The current allocation of 2.1 percent is the lowest among the South Asian countries.
Speakers at a video conference said this while underscoring the need for increasing budgetary allocation for the education sector to overcome the losses caused by the Covid-19 crisis.
The government needs a master plan to prevent dropouts and ensure quality education from pre-primary to the tertiary level. But it needs a huge budgetary allocation for that, they said.
The video conference styled "Tackling the Impacts of the Covid-19 Pandemic on the Education Sector of Bangladesh" was organised by South Asian Network on Economic Modeling (Sanem) yesterday.
Moderated by Dr Selim Raihan, executive director of Sanem and professor of economics at the University of Dhaka, the webinar hosted an expert panel discussion where academicians, economists, researchers, government officials, journalists, and development practitioners joined.
Syed Manzoorul Islam, former professor at the University of Dhaka's English department, said, "Bangladesh was less prepared for the Covid-19 outbreak.

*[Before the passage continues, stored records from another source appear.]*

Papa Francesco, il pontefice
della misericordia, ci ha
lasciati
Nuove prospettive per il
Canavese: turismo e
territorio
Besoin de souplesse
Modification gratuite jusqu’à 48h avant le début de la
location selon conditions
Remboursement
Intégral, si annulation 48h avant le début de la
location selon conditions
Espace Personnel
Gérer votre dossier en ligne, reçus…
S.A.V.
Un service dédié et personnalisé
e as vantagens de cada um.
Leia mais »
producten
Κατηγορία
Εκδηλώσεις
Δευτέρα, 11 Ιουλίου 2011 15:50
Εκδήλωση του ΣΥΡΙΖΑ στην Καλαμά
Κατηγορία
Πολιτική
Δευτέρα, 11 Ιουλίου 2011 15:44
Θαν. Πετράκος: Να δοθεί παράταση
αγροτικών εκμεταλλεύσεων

But it is laudable that the government shut all the educational institutions on March 17."
"But at least 30 percent of students will never come back to schools. The government has to undertake multiple initiatives if it wants to save the education sector from such a disaster."
"The stipend should be raised to Tk300-400 from Tk150. Also, the government will have to supply the study materials. If it fails, the whole nation will suffer for a long time.

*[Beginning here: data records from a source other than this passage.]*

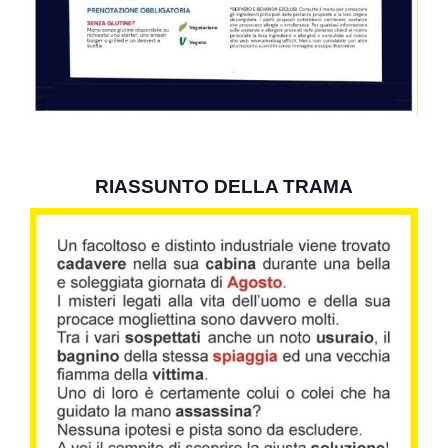
RIASSUNTO DELLA TRAMA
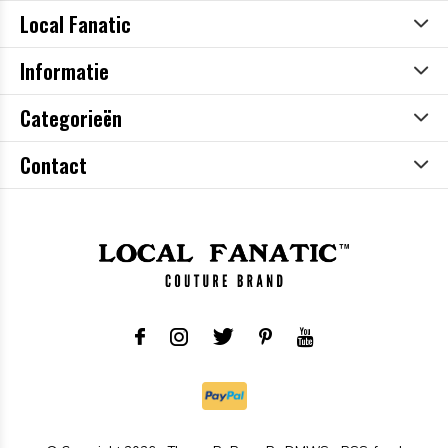
Local Fanatic
Informatie
Categorieën
Contact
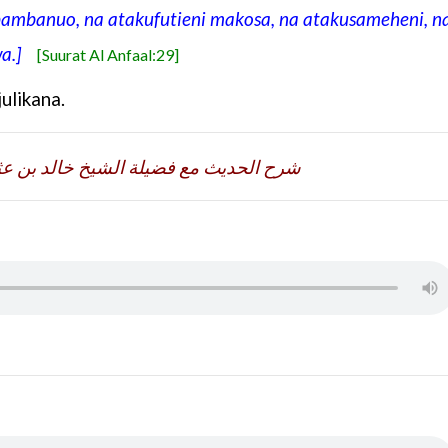
mbanuo, na atakufutieni makosa, na atakusameheni, n
a.]
[Suurat Al Anfaal:29]
ulikana.
شرح الحديث مع فضيلة الشيخ خالد بن ع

"Also, the academic year could be shortened to 10 months after the pandemic, minimising the semester duration and at least 10 percent of the syllabus."

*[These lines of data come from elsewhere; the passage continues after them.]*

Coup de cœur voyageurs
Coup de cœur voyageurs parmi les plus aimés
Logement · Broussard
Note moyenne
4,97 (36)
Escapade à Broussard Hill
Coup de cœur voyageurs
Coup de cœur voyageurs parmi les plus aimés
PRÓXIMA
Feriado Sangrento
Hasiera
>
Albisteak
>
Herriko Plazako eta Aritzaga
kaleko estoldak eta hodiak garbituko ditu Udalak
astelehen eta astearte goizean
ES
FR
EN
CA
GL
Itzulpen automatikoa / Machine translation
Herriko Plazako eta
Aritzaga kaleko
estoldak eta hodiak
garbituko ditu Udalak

Campaign for Popular Education (Campe) Executive Director Rasheda K Chowdhury said, "All the students could not be reached at for online classes. Namely, the students of hilly, haor and char areas are being deprived of learning through online classes. The government needs to give it a serious thought."
"Child labour, early marriage and malnutrition will also increase school dropouts. Only a good national plan and standard budgetary allocation can prevent dropouts."
Director General Directorate of Primary Education Md Fasiullah said, "The government is serious about the education sector."
"We have already taken up many prompt initiatives such as starting online classes and distributing stipend to tackle the ongoing crisis. We are also making a plan to face future challenges," he said.